*** DATA TO EXAMINE Section Begins ***
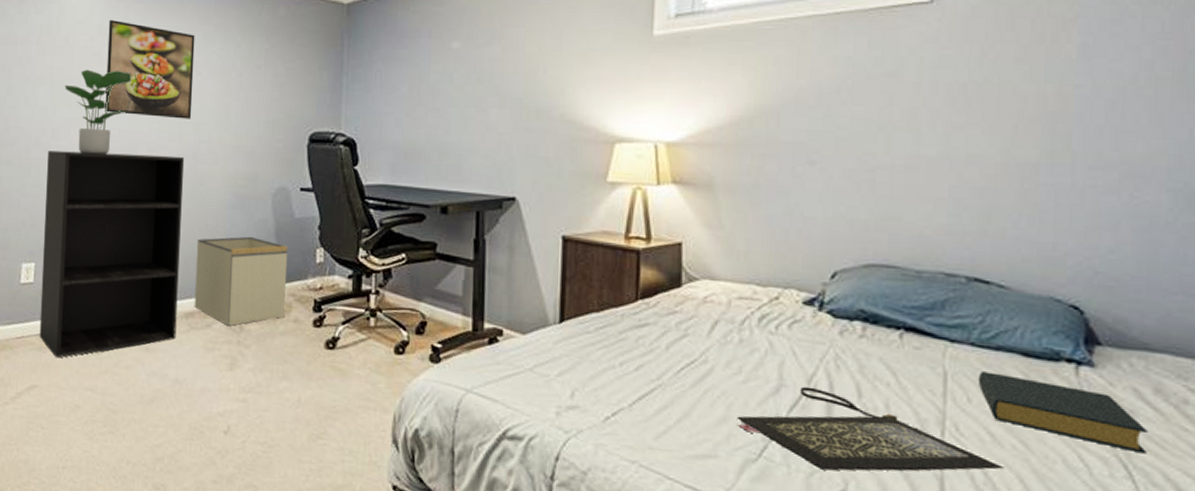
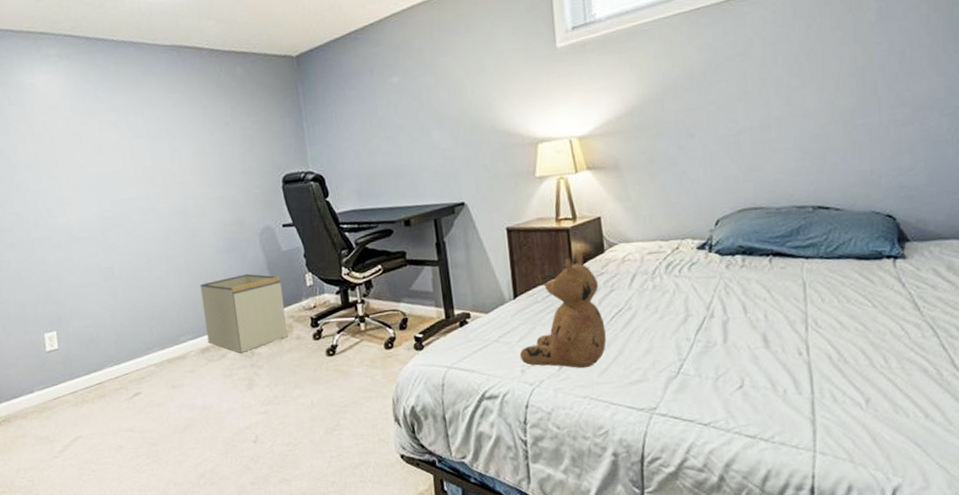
bookshelf: present [39,151,185,358] -> none [47,214,197,409]
potted plant: present [65,69,132,154] -> none [51,146,113,227]
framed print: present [105,19,195,119] -> none [80,100,175,186]
teddy bear: none [556,281,670,426] -> present [519,252,606,369]
clutch bag: present [736,386,1004,471] -> none [658,312,851,374]
hardback book: present [977,371,1148,454] -> none [827,276,945,316]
*** DATA TO EXAMINE Section Ends ***
◆ ABOUT THIS TASK ◆
In your copy, every entry above must match word for word, and no picture may appear.

◆ ANSWER FOR THIS EXERCISE ◆
bookshelf: present [39,151,185,358] -> none [47,214,197,409]
potted plant: present [65,69,132,154] -> none [51,146,113,227]
framed print: present [105,19,195,119] -> none [80,100,175,186]
teddy bear: none [556,281,670,426] -> present [519,252,606,369]
clutch bag: present [736,386,1004,471] -> none [658,312,851,374]
hardback book: present [977,371,1148,454] -> none [827,276,945,316]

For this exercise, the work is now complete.